No, the Fed now grudgingly accepts higher commodity prices, including higher gold and potentially a weaker dollar, as a necessary evil if we are to prevent a general deflation. Believe it or not, the Fed is now on the side of the gold bugs.

EDIT: Should be noted that this has very negative implications for equities. Deflation and excess capacity mean that the Fed's efforts to split the dollar 2:1 will result in increases in pricing for their inputs (commodities) while their finished products remain under severe price pressures and labor prices remain sticky to higher. If the Fed has its way, the consumer will be spared the undertow, at the continued expense of corporate profitability in all high-capital-content finished goods. The $10 trillion question is whether the feedback in the system is so high due to the degree of leverage that the squeeze on the corporate sector will result in an even larger squeeze on the consumer through layoffs.

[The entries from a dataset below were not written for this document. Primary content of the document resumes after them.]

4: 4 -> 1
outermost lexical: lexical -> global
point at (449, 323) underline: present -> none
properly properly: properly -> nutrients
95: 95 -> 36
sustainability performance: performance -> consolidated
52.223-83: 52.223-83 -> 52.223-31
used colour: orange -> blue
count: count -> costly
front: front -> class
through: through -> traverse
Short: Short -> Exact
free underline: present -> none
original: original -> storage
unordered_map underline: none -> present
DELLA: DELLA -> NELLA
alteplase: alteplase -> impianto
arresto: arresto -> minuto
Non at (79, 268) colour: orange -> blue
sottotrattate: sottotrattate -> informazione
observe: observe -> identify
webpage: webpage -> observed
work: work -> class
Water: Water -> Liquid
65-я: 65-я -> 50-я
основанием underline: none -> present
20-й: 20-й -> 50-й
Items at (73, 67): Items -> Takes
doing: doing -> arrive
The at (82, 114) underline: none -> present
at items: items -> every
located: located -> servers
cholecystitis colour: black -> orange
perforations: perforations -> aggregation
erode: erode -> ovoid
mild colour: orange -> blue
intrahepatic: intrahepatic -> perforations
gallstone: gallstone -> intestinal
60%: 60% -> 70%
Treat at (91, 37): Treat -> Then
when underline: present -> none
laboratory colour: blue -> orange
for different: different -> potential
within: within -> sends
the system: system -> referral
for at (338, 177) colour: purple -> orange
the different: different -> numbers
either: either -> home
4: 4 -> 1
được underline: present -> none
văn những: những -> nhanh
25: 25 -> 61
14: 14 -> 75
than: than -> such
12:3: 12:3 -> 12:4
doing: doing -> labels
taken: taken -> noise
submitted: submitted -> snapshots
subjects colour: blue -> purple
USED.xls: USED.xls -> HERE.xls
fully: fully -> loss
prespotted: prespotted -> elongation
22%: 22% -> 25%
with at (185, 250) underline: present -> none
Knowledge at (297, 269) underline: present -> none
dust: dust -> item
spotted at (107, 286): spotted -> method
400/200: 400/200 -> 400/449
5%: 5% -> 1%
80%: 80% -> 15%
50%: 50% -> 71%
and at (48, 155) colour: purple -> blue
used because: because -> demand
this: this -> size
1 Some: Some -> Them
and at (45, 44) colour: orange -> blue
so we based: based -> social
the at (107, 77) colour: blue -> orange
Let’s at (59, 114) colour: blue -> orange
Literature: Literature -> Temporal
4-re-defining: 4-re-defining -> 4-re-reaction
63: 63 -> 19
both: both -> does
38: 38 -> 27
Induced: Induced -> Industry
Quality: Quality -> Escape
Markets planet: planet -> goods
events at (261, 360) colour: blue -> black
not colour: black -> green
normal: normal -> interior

Investment implications: short capital-intensive manufacturers (electronics, autos) and hedge or even go net long basic materials suppliers (gold, silver, oil, food, etc.). Optional services providers should weaken (restaurants, conveniences) but essential services providers should maintain pricing power (healthcare - unless government regulation stamps that out as well). Avoid or short anything liable to take shrapnel from periodic implosions in the financial sector. And, of course, stay short the intermediaries that have foolishly accepted all the risks of the credit bubble: financial guaranty insurers and reinsurers, and above all, MBI.